§ The task: All records given below must be printed word for word.

Stored data entries
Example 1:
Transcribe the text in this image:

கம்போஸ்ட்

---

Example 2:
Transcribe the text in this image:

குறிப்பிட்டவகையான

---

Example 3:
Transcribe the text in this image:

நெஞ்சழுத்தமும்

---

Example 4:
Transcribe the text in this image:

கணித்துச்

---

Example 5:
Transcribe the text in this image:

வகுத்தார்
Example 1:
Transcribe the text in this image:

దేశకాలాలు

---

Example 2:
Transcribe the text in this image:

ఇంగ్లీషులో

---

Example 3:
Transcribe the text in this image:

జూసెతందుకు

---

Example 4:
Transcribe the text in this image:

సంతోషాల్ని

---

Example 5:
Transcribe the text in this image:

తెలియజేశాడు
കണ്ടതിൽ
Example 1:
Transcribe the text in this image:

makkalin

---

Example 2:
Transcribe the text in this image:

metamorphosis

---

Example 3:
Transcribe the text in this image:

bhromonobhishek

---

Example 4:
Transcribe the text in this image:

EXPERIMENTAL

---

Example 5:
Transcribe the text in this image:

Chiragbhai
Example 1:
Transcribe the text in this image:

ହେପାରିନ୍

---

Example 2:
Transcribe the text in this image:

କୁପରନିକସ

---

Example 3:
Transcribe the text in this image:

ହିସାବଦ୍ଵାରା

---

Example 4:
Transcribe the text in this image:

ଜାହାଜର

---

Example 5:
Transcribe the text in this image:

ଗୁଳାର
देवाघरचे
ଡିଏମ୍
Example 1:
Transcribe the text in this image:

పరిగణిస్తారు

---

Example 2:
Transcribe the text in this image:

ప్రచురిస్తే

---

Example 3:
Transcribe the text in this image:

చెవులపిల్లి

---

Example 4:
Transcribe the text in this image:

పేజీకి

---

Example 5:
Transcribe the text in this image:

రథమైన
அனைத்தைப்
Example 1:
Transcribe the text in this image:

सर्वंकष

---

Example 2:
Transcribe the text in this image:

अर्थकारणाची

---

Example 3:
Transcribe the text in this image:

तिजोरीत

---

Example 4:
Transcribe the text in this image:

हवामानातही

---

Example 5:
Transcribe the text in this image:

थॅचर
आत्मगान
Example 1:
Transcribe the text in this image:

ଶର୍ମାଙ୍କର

§ Exercise result:
Example 1:
Transcribe the text in this image:

கம்போஸ்ட்

---

Example 2:
Transcribe the text in this image:

குறிப்பிட்டவகையான

---

Example 3:
Transcribe the text in this image:

நெஞ்சழுத்தமும்

---

Example 4:
Transcribe the text in this image:

கணித்துச்

---

Example 5:
Transcribe the text in this image:

வகுத்தார்
Example 1:
Transcribe the text in this image:

దేశకాలాలు

---

Example 2:
Transcribe the text in this image:

ఇంగ్లీషులో

---

Example 3:
Transcribe the text in this image:

జూసెతందుకు

---

Example 4:
Transcribe the text in this image:

సంతోషాల్ని

---

Example 5:
Transcribe the text in this image:

తెలియజేశాడు
കണ്ടതിൽ
Example 1:
Transcribe the text in this image:

makkalin

---

Example 2:
Transcribe the text in this image:

metamorphosis

---

Example 3:
Transcribe the text in this image:

bhromonobhishek

---

Example 4:
Transcribe the text in this image:

EXPERIMENTAL

---

Example 5:
Transcribe the text in this image:

Chiragbhai
Example 1:
Transcribe the text in this image:

ହେପାରିନ୍

---

Example 2:
Transcribe the text in this image:

କୁପରନିକସ

---

Example 3:
Transcribe the text in this image:

ହିସାବଦ୍ଵାରା

---

Example 4:
Transcribe the text in this image:

ଜାହାଜର

---

Example 5:
Transcribe the text in this image:

ଗୁଳାର
देवाघरचे
ଡିଏମ୍
Example 1:
Transcribe the text in this image:

పరిగణిస్తారు

---

Example 2:
Transcribe the text in this image:

ప్రచురిస్తే

---

Example 3:
Transcribe the text in this image:

చెవులపిల్లి

---

Example 4:
Transcribe the text in this image:

పేజీకి

---

Example 5:
Transcribe the text in this image:

రథమైన
அனைத்தைப்
Example 1:
Transcribe the text in this image:

सर्वंकष

---

Example 2:
Transcribe the text in this image:

अर्थकारणाची

---

Example 3:
Transcribe the text in this image:

तिजोरीत

---

Example 4:
Transcribe the text in this image:

हवामानातही

---

Example 5:
Transcribe the text in this image:

थॅचर
आत्मगान
Example 1:
Transcribe the text in this image:

ଶର୍ମାଙ୍କର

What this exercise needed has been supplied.